Brief
Reproduce the records below exactly; no pictures.
BEGIN The input
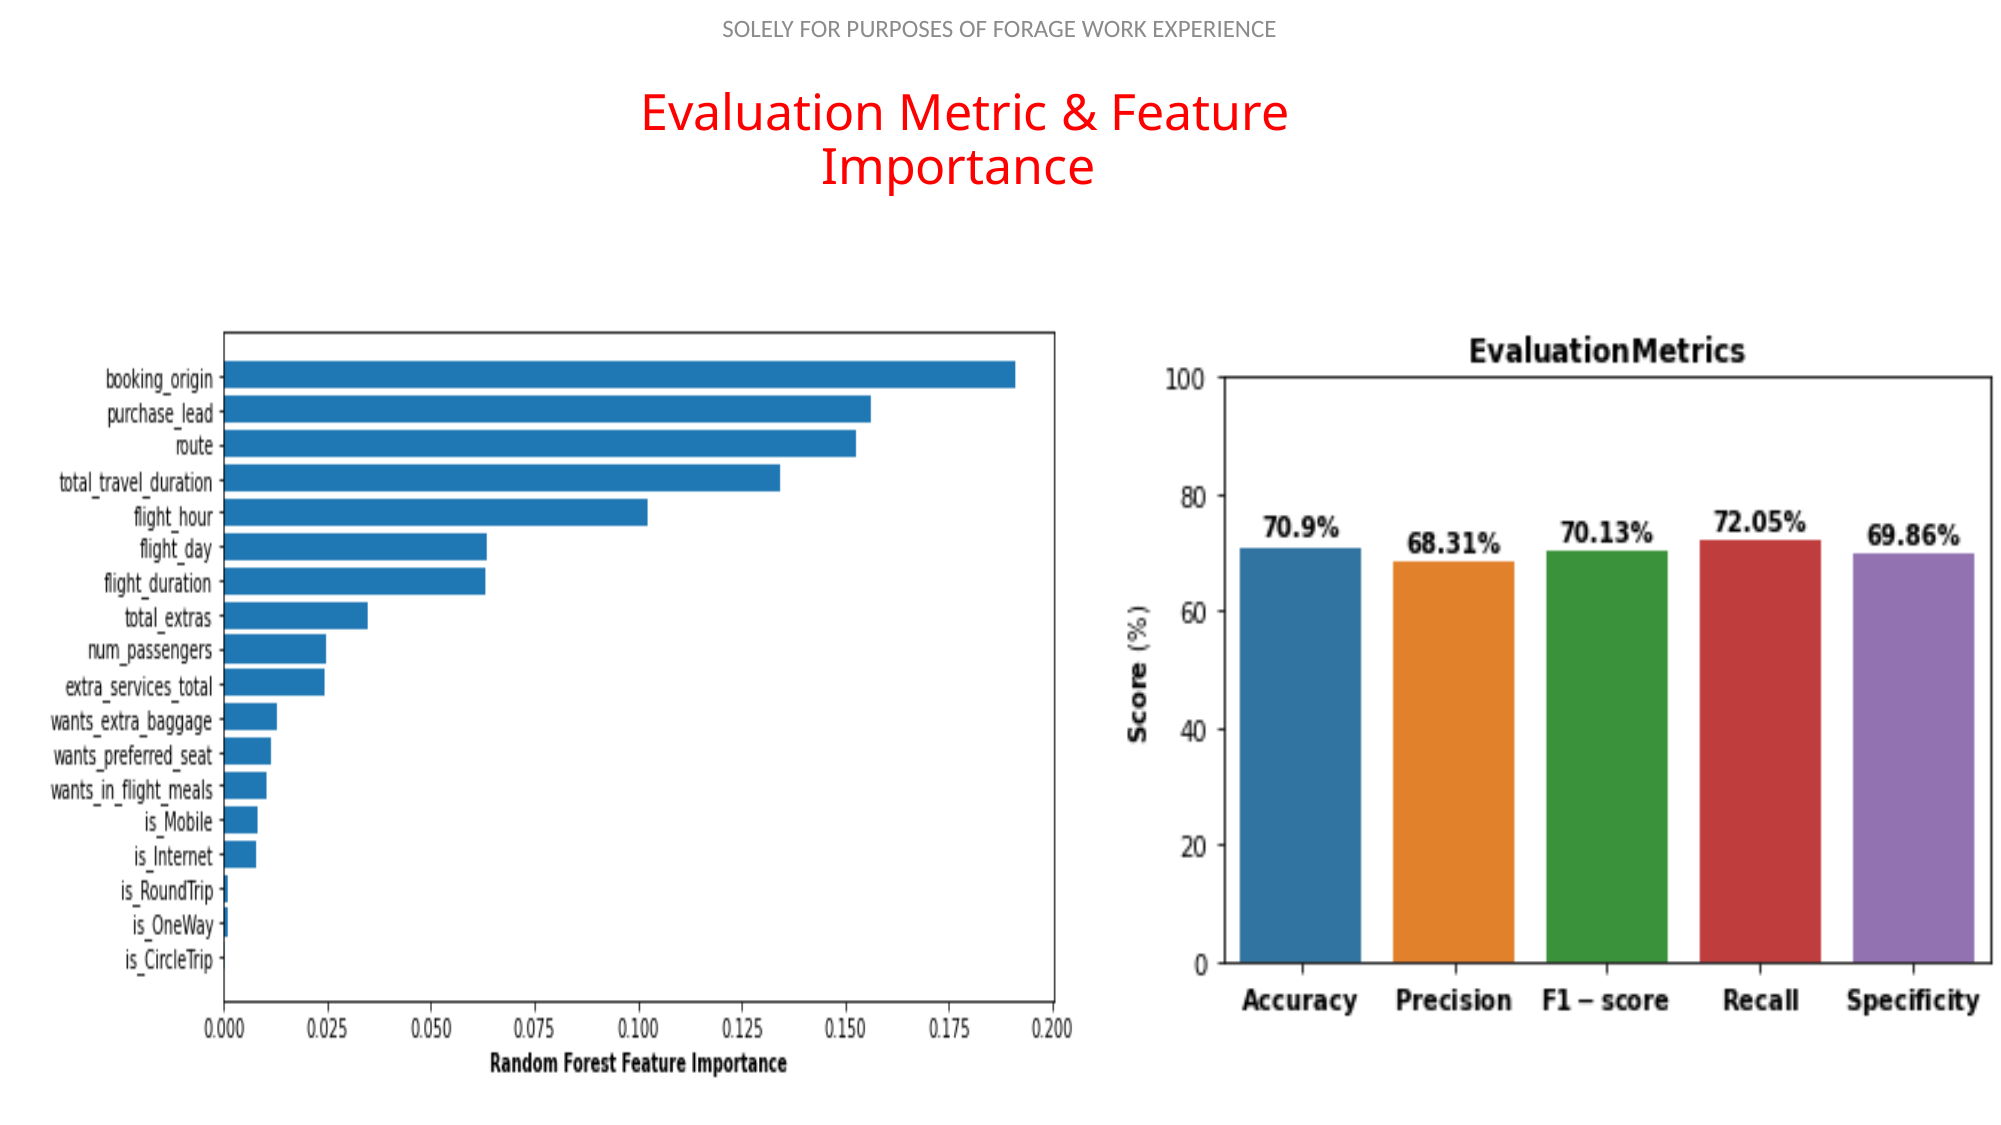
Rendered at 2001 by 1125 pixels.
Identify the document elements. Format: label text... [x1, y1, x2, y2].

picture [1110, 315, 2000, 1038]
title Evaluation Metric & Feature Importance [540, 46, 1391, 236]
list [39, 315, 1084, 1095]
END The input
Answer for the task
Rendered at 2001 by 1125 pixels.
Identify the document elements. Format: label text... [x1, y1, x2, y2].

picture [1110, 315, 2000, 1038]
title Evaluation Metric & Feature Importance [540, 46, 1391, 236]
list [39, 315, 1084, 1095]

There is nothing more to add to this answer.